**TASK TO CARRY OUT:** The response must contain every line from the records below that has "Nguyễn".

**DATA RECORDS:**
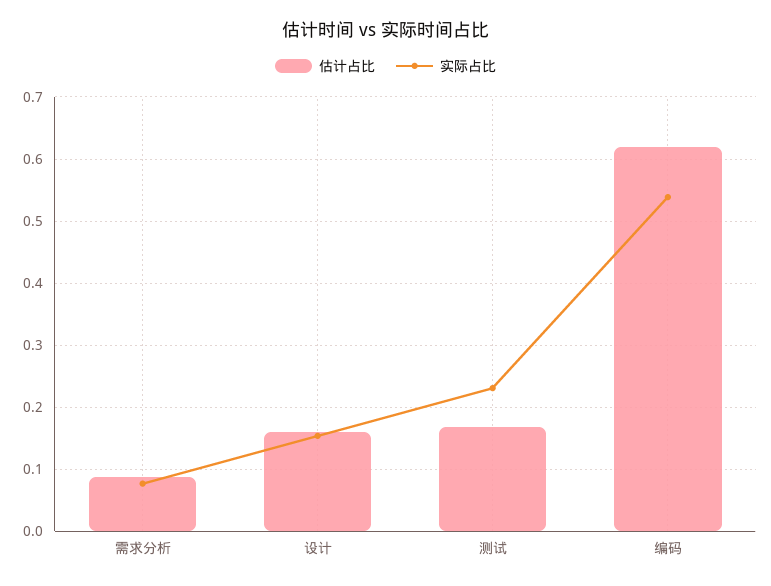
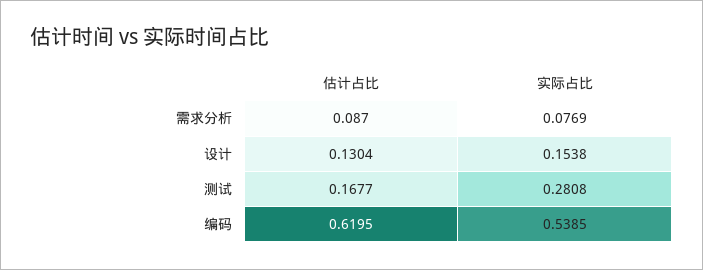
  {
    "估计占比": {
      "需求分析": 0.087,
-     "设计": 0.16,
+     "设计": 0.1304,
      "测试": 0.1677,
      "编码": 0.6195
    },
    "实际占比": {
      "需求分析": 0.0769,
      "设计": 0.1538,
-     "测试": 0.23,
+     "测试": 0.2808,
      "编码": 0.5385
    }
  }

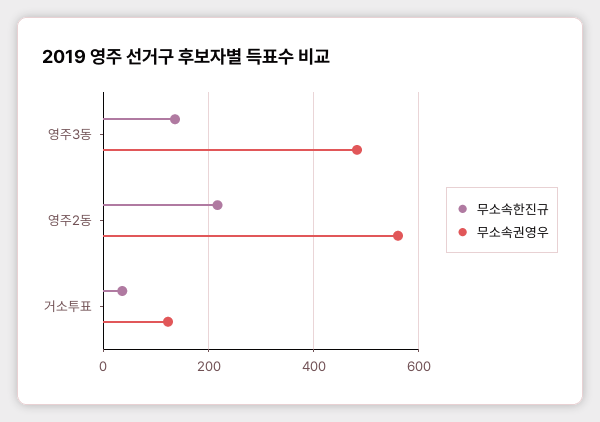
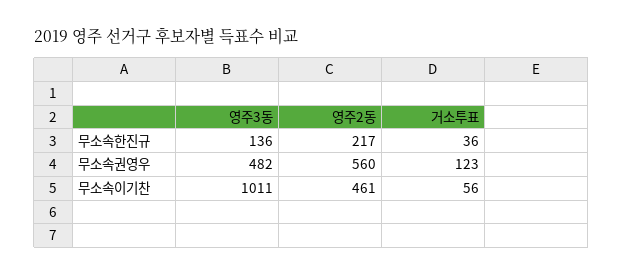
  {
    "무소속한진규": {
      "영주3동": 136,
      "영주2동": 217,
      "거소투표": 36
    },
    "무소속권영우": {
      "영주3동": 482,
      "영주2동": 560,
      "거소투표": 123
-   }
+   },
+   "무소속이기찬": {
+     "영주3동": 1011,
+     "영주2동": 461,
+     "거소투표": 56
+   }
  }

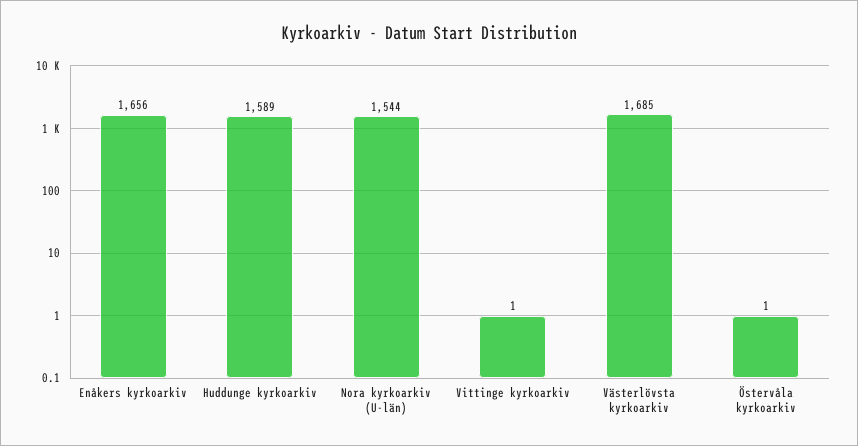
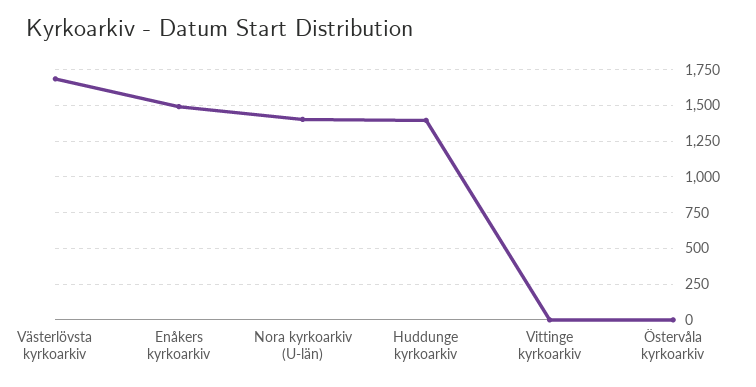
  {
-   "Enåkers kyrkoarkiv": 1656,
+   "Enåkers kyrkoarkiv": 1500,
-   "Huddunge kyrkoarkiv": 1589,
+   "Huddunge kyrkoarkiv": 1400,
-   "Nora kyrkoarkiv (U-län)": 1544,
+   "Nora kyrkoarkiv (U-län)": 1400,
    "Vittinge kyrkoarkiv": 1,
    "Västerlövsta kyrkoarkiv": 1685,
    "Östervåla kyrkoarkiv": 1
  }

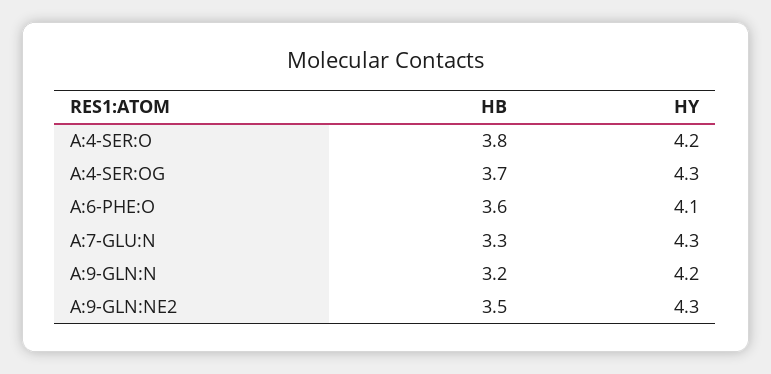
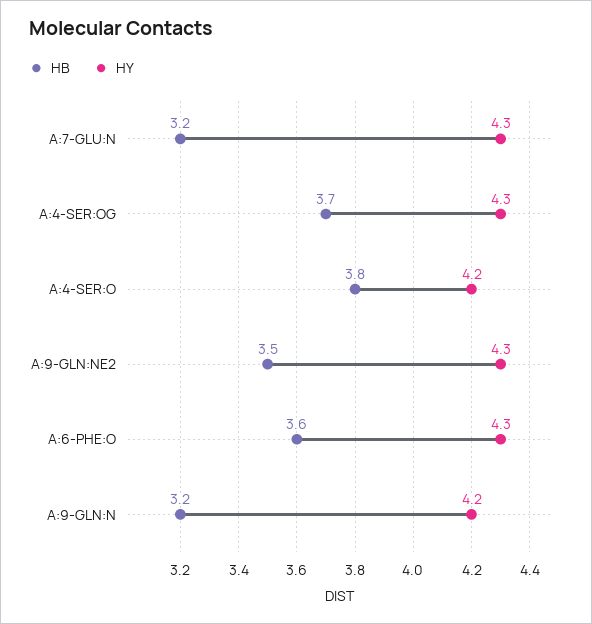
  {
    "HB": {
      "A:4-SER:O": 3.8,
      "A:4-SER:OG": 3.7,
      "A:6-PHE:O": 3.6,
-     "A:7-GLU:N": 3.3,
+     "A:7-GLU:N": 3.2,
      "A:9-GLN:N": 3.2,
      "A:9-GLN:NE2": 3.5
    },
    "HY": {
      "A:4-SER:O": 4.2,
      "A:4-SER:OG": 4.3,
-     "A:6-PHE:O": 4.1,
+     "A:6-PHE:O": 4.3,
      "A:7-GLU:N": 4.3,
      "A:9-GLN:N": 4.2,
      "A:9-GLN:NE2": 4.3
    }
  }

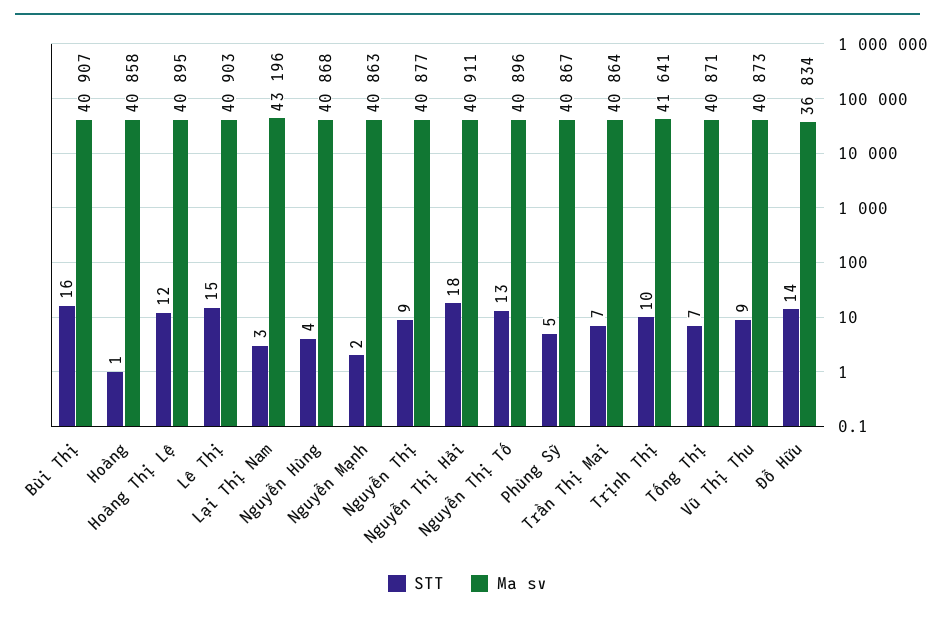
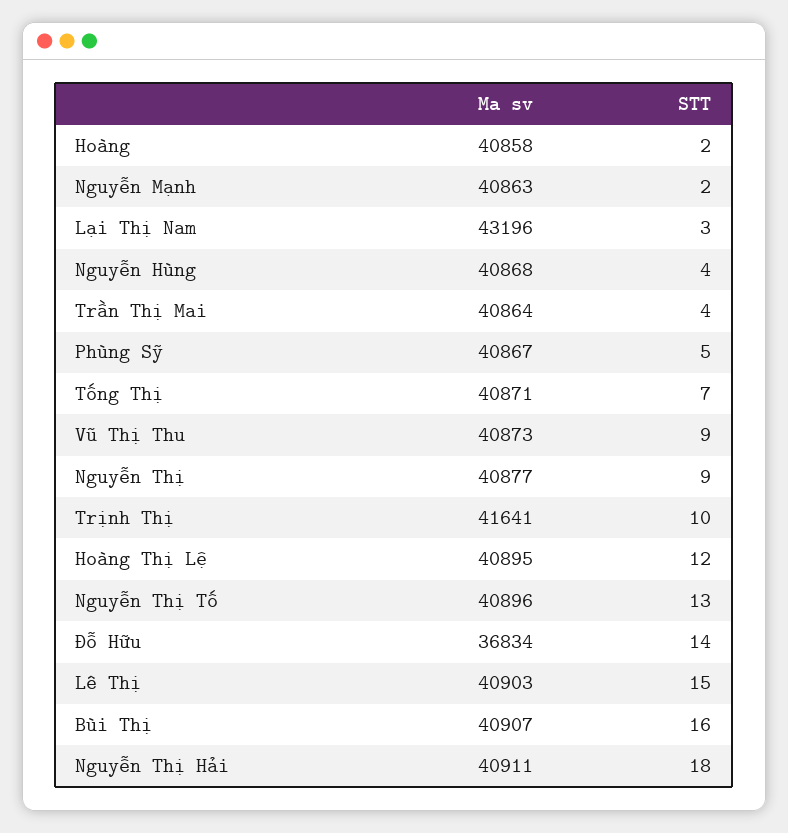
  {
    "STT": {
      "Bùi Thị": 16,
-     "Hoàng": 1,
+     "Hoàng": 2,
      "Hoàng Thị Lệ": 12,
      "Lê Thị": 15,
      "Lại Thị Nam": 3,
      "Nguyễn Hùng": 4,
      "Nguyễn Mạnh": 2,
      "Nguyễn Thị": 9,
      "Nguyễn Thị Hải": 18,
      "Nguyễn Thị Tố": 13,
      "Phùng Sỹ": 5,
-     "Trần Thị Mai": 7,
+     "Trần Thị Mai": 4,
      "Trịnh Thị": 10,
      "Tống Thị": 7,
      "Vũ Thị Thu": 9,
      "Đỗ Hữu": 14
    },
    "Ma sv": {
      "Bùi Thị": 40907,
      "Hoàng": 40858,
      "Hoàng Thị Lệ": 40895,
      "Lê Thị": 40903,
      "Lại Thị Nam": 43196,
      "Nguyễn Hùng": 40868,
      "Nguyễn Mạnh": 40863,
      "Nguyễn Thị": 40877,
      "Nguyễn Thị Hải": 40911,
      "Nguyễn Thị Tố": 40896,
      "Phùng Sỹ": 40867,
      "Trần Thị Mai": 40864,
      "Trịnh Thị": 41641,
      "Tống Thị": 40871,
      "Vũ Thị Thu": 40873,
      "Đỗ Hữu": 36834
    }
  }

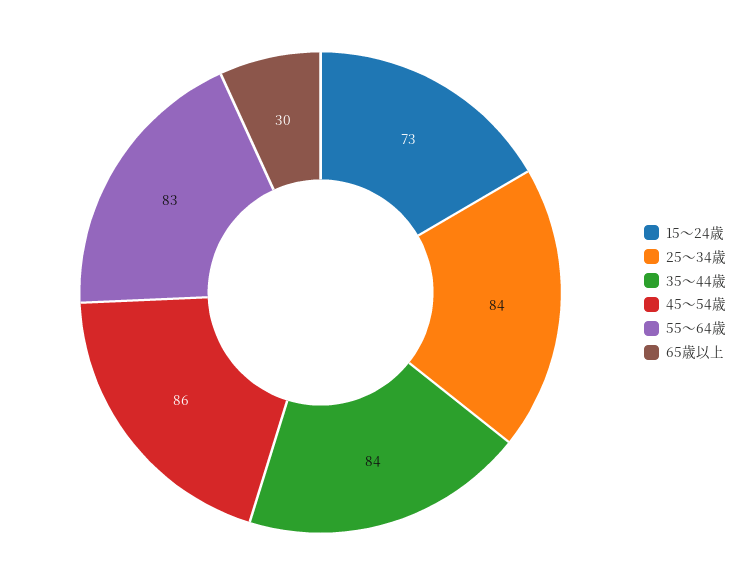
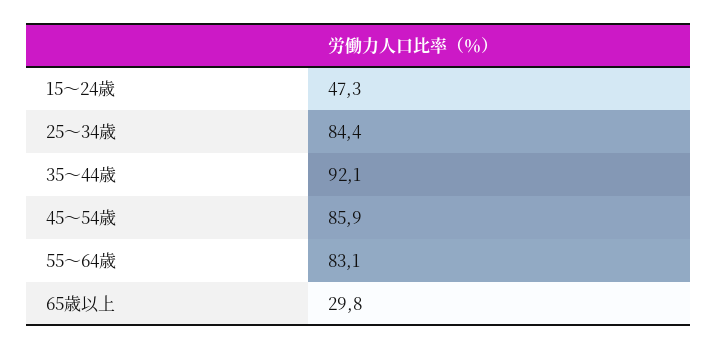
  {
-   "15～24歳": 73,
+   "15～24歳": 47.3,
    "25～34歳": 84.4,
-   "35～44歳": 84,
+   "35～44歳": 92.1,
    "45～54歳": 85.9,
    "55～64歳": 83.1,
    "65歳以上": 29.8
  }

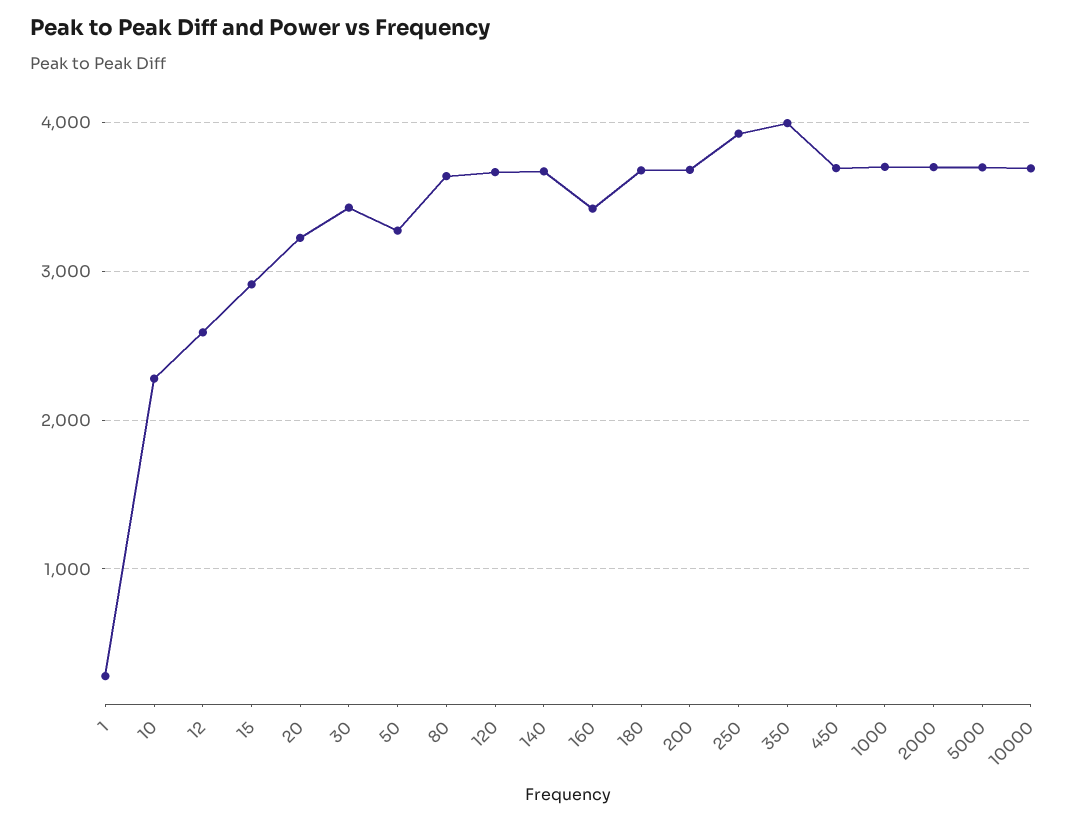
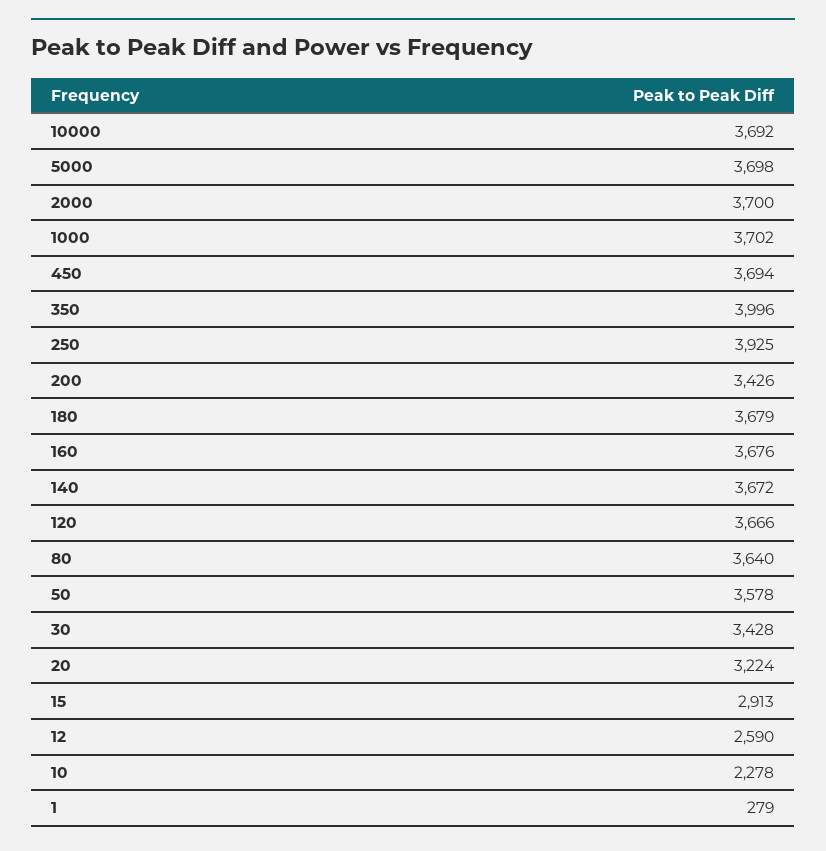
  {
    "1": 279,
    "10": 2278,
    "12": 2590,
    "15": 2913,
    "20": 3224,
    "30": 3428,
-   "50": 3300,
+   "50": 3578,
    "80": 3640,
    "120": 3666,
    "140": 3672,
-   "160": 3400,
+   "160": 3676,
    "180": 3679,
-   "200": 3700,
+   "200": 3426,
    "250": 3925,
    "350": 3996,
    "450": 3694,
    "1000": 3702,
    "2000": 3700,
    "5000": 3698,
    "10000": 3692
  }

**OUTPUT OF THE TASK:**
      "Nguyễn Hùng": 4,
      "Nguyễn Mạnh": 2,
      "Nguyễn Thị": 9,
      "Nguyễn Thị Hải": 18,
      "Nguyễn Thị Tố": 13,
      "Nguyễn Hùng": 40868,
      "Nguyễn Mạnh": 40863,
      "Nguyễn Thị": 40877,
      "Nguyễn Thị Hải": 40911,
      "Nguyễn Thị Tố": 40896,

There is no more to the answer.